APRA figures value Macquarie’s mortgage book at $13.5 billion as of 31 April.
JP Morgan expects the lender’s mortgage growth to moderate after two years.
“At that point you start to get some issues around commoditisation of the front book that you have just grown, as well as more stringent liability matching on the other side,” Mr Manning said.
“You’ve gone from using excess deposits to then being reliant on deposit growth and RMBS funding,” he said. “So we expect that growth rate to slow down after that two-year period.”
By this time the bank should have its core IT banking system – which is currently being developed – up and running, allowing it to broaden its retail offering, Mr Manning said, noting the recent acquisition of the Woolworths credit card offering from HSBC as an example of future retail plays.
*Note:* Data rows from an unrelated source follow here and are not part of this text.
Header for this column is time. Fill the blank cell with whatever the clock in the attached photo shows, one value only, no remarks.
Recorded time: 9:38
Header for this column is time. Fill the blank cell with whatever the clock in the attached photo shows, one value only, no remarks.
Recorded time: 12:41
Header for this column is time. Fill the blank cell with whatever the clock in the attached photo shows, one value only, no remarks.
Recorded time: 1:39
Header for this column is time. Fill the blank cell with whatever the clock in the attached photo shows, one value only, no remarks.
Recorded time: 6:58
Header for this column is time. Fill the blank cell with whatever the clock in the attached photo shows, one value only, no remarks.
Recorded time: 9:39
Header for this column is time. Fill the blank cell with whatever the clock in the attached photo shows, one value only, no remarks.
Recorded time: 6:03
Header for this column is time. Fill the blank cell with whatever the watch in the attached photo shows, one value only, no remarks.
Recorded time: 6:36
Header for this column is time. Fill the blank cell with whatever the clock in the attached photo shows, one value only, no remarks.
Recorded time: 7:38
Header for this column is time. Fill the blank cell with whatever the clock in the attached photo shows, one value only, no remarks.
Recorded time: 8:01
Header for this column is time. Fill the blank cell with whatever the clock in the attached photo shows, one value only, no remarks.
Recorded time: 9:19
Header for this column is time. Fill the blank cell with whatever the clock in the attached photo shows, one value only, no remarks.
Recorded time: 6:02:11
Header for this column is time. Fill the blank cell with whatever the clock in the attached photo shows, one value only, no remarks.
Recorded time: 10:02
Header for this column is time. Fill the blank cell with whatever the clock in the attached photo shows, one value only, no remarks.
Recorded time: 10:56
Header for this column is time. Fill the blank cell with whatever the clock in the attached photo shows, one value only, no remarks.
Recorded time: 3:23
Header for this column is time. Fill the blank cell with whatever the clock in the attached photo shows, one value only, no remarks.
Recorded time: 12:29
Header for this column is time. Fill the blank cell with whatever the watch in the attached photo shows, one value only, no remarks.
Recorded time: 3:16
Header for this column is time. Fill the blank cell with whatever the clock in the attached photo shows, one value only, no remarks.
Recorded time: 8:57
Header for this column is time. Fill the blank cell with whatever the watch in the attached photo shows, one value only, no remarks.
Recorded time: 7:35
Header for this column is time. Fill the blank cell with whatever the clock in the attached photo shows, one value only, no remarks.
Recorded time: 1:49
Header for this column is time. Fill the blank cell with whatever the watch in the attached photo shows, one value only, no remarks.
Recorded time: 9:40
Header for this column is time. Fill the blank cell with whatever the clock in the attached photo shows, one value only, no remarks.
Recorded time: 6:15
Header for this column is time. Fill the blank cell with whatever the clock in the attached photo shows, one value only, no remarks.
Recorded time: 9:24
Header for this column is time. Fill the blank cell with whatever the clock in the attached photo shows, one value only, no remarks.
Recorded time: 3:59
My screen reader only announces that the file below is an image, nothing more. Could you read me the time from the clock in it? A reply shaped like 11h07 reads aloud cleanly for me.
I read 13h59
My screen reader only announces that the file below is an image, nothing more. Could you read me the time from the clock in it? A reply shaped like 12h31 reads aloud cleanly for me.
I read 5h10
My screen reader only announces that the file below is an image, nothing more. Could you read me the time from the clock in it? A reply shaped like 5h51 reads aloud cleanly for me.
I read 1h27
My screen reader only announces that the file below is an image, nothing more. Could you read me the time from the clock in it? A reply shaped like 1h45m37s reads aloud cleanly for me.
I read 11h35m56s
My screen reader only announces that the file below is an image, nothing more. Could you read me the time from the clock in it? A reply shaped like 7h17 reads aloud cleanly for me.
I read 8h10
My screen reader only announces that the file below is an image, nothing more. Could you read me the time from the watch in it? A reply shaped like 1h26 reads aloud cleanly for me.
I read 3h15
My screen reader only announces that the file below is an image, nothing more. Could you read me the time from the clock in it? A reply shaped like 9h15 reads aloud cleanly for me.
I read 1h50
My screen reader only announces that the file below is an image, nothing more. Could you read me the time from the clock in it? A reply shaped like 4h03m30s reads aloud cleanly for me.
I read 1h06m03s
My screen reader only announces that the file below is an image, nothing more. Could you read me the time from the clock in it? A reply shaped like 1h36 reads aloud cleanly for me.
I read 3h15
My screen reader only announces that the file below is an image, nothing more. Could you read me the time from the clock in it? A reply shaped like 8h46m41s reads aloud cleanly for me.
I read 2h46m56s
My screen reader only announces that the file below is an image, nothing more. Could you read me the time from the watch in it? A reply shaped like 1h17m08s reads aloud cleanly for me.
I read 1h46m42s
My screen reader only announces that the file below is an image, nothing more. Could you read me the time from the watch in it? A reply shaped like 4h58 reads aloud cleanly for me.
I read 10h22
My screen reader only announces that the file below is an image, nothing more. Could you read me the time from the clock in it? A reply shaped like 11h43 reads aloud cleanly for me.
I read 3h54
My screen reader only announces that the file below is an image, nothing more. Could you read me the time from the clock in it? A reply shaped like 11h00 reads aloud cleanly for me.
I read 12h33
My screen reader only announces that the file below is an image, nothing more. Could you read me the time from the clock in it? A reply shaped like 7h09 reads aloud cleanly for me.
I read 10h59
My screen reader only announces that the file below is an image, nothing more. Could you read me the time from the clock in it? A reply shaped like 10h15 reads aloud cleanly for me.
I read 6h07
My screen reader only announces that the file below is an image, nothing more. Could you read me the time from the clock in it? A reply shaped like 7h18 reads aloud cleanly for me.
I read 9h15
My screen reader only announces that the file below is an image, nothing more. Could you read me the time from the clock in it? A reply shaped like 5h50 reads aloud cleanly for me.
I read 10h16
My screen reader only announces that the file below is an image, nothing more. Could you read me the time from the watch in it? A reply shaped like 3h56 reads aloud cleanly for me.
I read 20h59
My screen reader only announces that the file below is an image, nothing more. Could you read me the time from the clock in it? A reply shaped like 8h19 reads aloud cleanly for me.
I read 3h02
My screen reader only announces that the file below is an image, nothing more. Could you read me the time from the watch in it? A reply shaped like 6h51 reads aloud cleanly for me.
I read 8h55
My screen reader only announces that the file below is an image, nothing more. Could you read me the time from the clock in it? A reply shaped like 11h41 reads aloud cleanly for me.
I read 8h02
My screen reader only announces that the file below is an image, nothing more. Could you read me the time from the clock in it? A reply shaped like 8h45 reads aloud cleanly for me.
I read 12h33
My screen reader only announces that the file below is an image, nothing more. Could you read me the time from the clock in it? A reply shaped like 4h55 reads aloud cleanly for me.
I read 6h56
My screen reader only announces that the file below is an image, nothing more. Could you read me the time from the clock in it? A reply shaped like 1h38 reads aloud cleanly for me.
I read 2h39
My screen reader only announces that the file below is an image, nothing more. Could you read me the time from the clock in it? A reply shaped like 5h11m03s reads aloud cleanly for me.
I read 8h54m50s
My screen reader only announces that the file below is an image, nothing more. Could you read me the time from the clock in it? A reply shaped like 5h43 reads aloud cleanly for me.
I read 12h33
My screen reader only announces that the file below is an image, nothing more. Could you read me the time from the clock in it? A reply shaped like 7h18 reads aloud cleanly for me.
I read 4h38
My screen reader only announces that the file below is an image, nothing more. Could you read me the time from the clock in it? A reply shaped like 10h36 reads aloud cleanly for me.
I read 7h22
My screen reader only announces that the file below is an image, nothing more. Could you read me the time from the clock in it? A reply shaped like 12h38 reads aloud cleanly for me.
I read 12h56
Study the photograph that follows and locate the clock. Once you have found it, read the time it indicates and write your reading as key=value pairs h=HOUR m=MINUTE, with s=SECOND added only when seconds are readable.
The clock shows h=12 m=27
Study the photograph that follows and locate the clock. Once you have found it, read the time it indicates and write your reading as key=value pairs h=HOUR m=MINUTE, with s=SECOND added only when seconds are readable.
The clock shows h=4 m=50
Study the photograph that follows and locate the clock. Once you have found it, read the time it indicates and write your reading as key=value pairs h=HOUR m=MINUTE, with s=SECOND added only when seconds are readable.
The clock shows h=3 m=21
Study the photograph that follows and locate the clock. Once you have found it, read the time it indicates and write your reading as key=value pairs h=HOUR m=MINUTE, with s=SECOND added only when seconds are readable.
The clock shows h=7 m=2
Potential acquisition targets over the next two years include ING DIRECT, ME Bank and the Australian subsidiaries of HSBC or Citi, Mr Manning said.
“However, Macquarie traditionally doesn’t pay a lot of goodwill,” he said.
“So if you are looking at the capital you would tie up in goodwill relative to the rate of growth that you are currently doing and therefore the amount of capital you could deploy organically, it would be hard to argue a business case to pay goodwill for an acquisition.
“You may as well deploy that capital organically.”